What the task asks: Could you return, exactly as written, only the lines from the one holding "Document page, 1754x1241 pixels." through the final line of the records below?

━━━ Dataset records

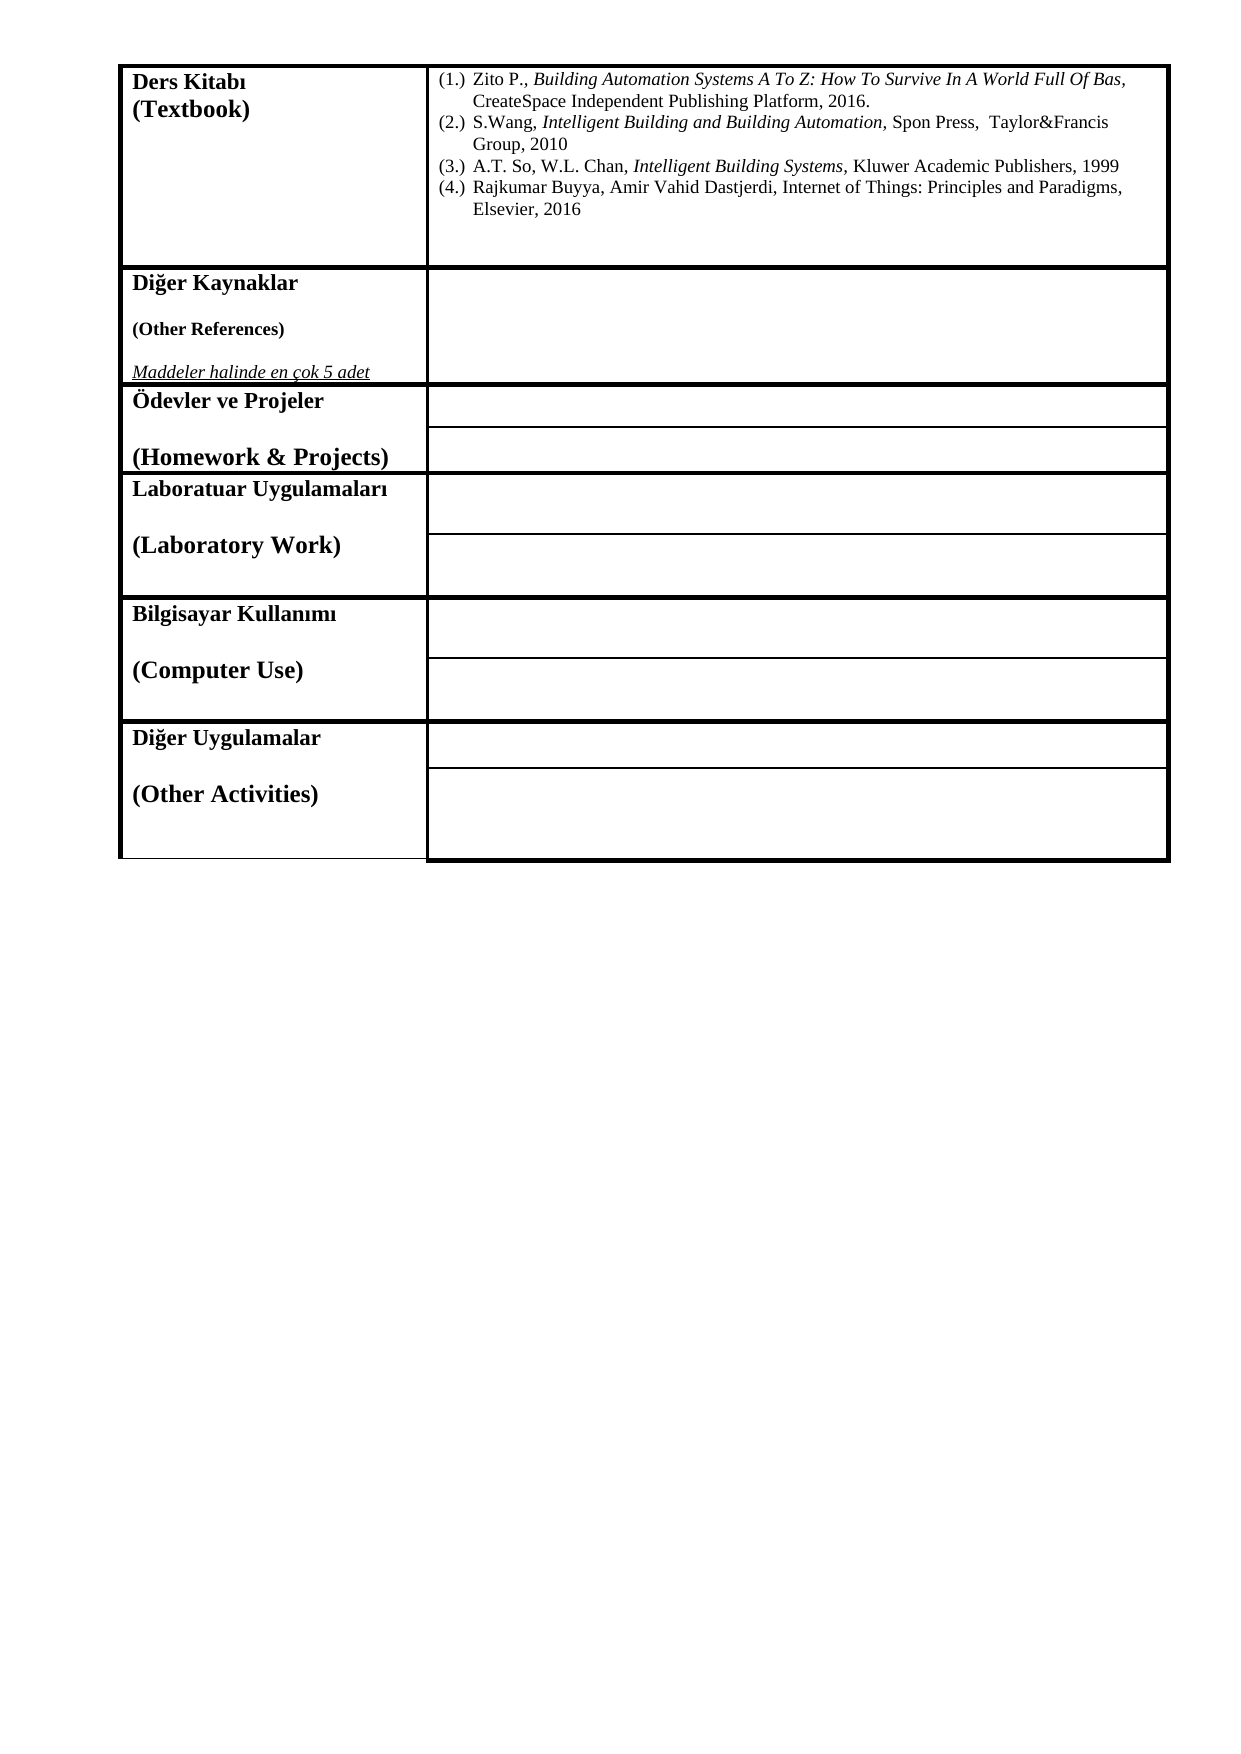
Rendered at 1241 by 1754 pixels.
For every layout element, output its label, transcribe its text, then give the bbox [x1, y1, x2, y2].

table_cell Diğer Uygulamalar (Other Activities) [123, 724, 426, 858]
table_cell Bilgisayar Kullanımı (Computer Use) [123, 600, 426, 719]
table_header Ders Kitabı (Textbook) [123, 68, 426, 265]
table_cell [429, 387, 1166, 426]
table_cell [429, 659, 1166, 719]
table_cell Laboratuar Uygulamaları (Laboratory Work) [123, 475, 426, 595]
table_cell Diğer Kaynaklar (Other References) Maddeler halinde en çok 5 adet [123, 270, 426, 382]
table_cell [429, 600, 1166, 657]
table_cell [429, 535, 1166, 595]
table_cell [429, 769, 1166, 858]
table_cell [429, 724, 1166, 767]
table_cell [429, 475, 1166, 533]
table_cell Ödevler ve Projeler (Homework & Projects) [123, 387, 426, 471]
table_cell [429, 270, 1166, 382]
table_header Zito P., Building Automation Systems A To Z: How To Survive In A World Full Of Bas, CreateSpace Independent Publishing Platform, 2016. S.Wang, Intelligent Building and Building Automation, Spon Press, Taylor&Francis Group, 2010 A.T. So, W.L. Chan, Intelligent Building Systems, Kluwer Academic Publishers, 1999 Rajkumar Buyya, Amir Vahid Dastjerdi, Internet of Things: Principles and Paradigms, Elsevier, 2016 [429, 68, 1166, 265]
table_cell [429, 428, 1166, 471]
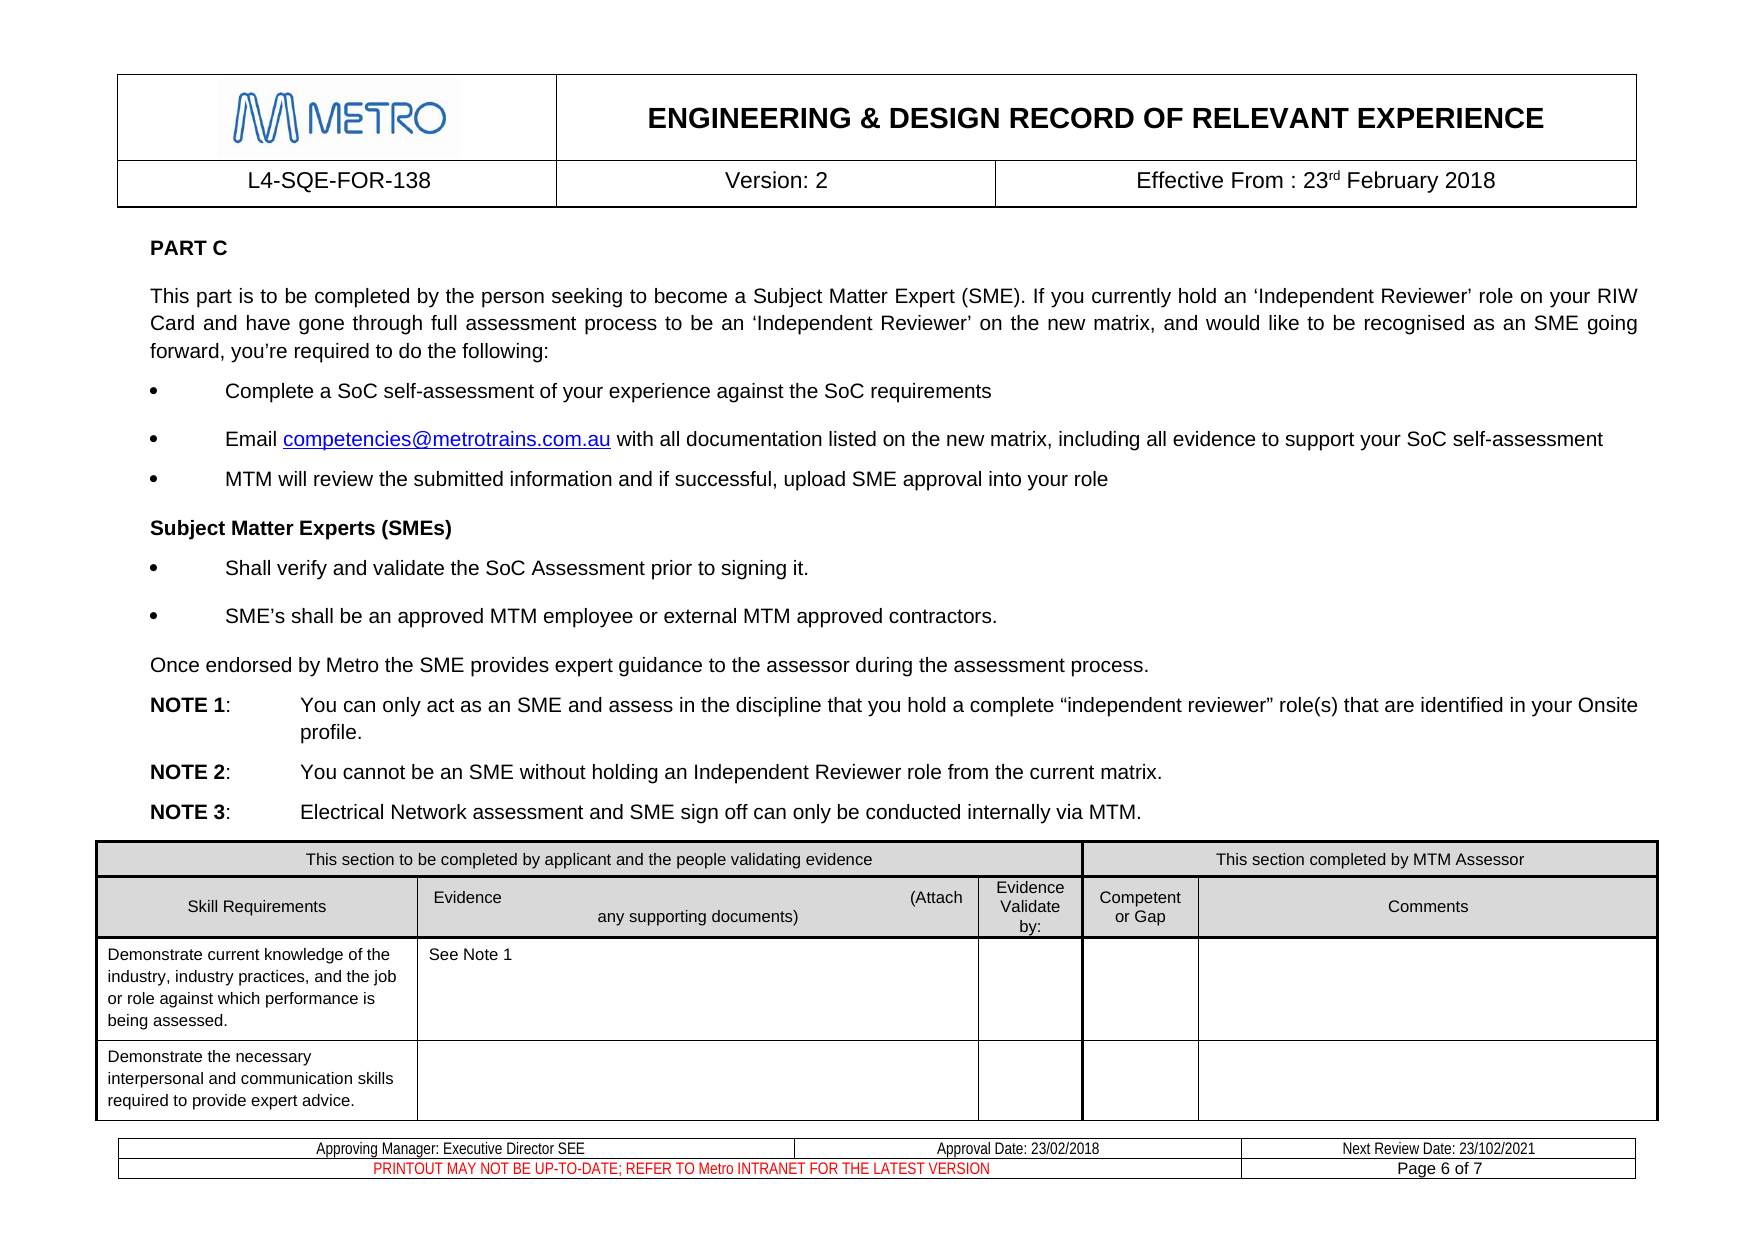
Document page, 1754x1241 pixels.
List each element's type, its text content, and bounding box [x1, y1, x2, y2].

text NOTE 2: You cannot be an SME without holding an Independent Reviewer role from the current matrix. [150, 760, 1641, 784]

━━━━━━

Solved exercise:
Document page, 1754x1241 pixels.
List each element's type, its text content, and bounding box [x1, y1, x2, y2].

text NOTE 2: You cannot be an SME without holding an Independent Reviewer role from the current matrix. [150, 760, 1641, 784]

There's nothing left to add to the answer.